Sehr nahe. Viele Menschen, die es über die polnisch-belarussische Grenze geschafft haben und die ich in Polen oder Deutschland kennengelernt habe, haben das durchgemacht, was der Film zeigt – oder Schlimmeres. Bei meinem letzten Aufenthalt in der Grenzregion haben wir in einem Krankenhaus einen Mann unterstützt, dem ein polnischer Grenzbeamter auf der Flucht in den Rücken geschossen hatte. Zudem haben wir von einem zuckerkranken Syrer erfahren, der mehrfach von polnischen Grenzbeamten gepushbackt wurde, obwohl er ihnen gesagt hatte, er sei zum Überleben auf Insulin angewiesen. Die Beamten haben das ignoriert, wenig später haben Aktivist*innen ihn tot im Wald gefunden.

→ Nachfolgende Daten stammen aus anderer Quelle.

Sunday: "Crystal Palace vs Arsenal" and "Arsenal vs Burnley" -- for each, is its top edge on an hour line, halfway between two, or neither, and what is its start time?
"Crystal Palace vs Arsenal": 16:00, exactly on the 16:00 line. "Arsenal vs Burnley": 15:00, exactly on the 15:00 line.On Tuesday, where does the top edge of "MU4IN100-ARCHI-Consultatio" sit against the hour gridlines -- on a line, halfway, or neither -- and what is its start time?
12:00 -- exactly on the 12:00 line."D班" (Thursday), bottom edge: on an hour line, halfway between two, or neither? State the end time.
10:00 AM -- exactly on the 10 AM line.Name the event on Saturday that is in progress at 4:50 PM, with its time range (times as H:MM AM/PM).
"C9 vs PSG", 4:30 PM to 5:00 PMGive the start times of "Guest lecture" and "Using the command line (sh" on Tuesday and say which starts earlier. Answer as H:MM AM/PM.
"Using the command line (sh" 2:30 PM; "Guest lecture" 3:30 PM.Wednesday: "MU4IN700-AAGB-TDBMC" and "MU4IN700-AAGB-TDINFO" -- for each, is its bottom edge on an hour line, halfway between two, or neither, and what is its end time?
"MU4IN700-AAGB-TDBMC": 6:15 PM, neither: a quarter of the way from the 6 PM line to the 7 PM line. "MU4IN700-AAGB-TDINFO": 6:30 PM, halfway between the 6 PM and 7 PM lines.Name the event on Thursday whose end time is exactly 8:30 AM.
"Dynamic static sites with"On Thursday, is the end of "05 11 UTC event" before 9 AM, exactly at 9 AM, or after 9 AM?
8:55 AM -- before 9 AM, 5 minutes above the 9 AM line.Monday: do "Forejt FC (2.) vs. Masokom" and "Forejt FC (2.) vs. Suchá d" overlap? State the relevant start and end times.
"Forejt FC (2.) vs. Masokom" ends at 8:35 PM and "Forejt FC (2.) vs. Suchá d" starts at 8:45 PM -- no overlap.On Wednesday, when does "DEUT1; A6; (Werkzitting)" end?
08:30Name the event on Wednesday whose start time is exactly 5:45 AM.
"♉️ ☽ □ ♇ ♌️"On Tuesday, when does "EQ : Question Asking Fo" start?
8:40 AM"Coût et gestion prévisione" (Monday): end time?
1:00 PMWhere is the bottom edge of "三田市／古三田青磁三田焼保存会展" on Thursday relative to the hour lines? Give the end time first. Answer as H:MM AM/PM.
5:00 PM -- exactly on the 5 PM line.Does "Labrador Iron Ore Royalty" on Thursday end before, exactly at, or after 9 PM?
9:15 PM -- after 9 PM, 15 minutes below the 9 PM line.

Der Film spielt im Jahr 2021. Was hat sich seither geändert?
Die Zustände an der Grenze sind aus der öffentlichen Wahrnehmung verschwunden. Schutzsuchende versuchen jedoch weiterhin, über Moskau und Minsk in die EU zu gelangen. Polen selber brüstete sich 2022 damit, über 40.000 Puhsbacks an der Grenze durchgeführt zu haben. Leider ist der Film aber insofern schon wieder überholt, als sich die Gewalt an der polnisch-belarussischen Grenze, ebenso wie an allen EU-Außengrenzen, seit 2021 potenziert hat. Beispielsweise hat Polen 2022 den Mauerbau entlang der Grenze vollendet. Die Mauer, die sehr hoch und mit Nato-Stacheldraht versehen ist, fordert viele Schwerverletzte und Todesopfer. Auch das Vorgehen der Grenzbeamten ist noch brutaler geworden. Das geht Hand in Hand mit einem öffentlichen Diffamierung der Flüchtenden, einer totalen Entmenschlichung. Geflüchtete werden als Gefahr und Bedrohung inszeniert, die es abzuwehren gilt. Mit allen Mitteln. Das gilt freilich nur für nichtweiße, nichtchristliche Geflüchtete, wie der Ukraine-Krieg gezeigt hat. Dieser himmelschreiende Unterschied in der Behandlung von flüchtenden Ukrainer:innen und Flüchtenden aus anderen Weltregionen hat für mich etwas Surreales.
„Ohne die lokale Bevölkerung wäre humanitäre Krise noch massiver“
Neben der Brutalität der Grenzbeamten gibt es auch Menschen in der Grenzregion, die mit großer Aufopferung Nothilfe für Geflüchtete in den Wäldern leisten. Wie hast du ihr Engagement erlebt?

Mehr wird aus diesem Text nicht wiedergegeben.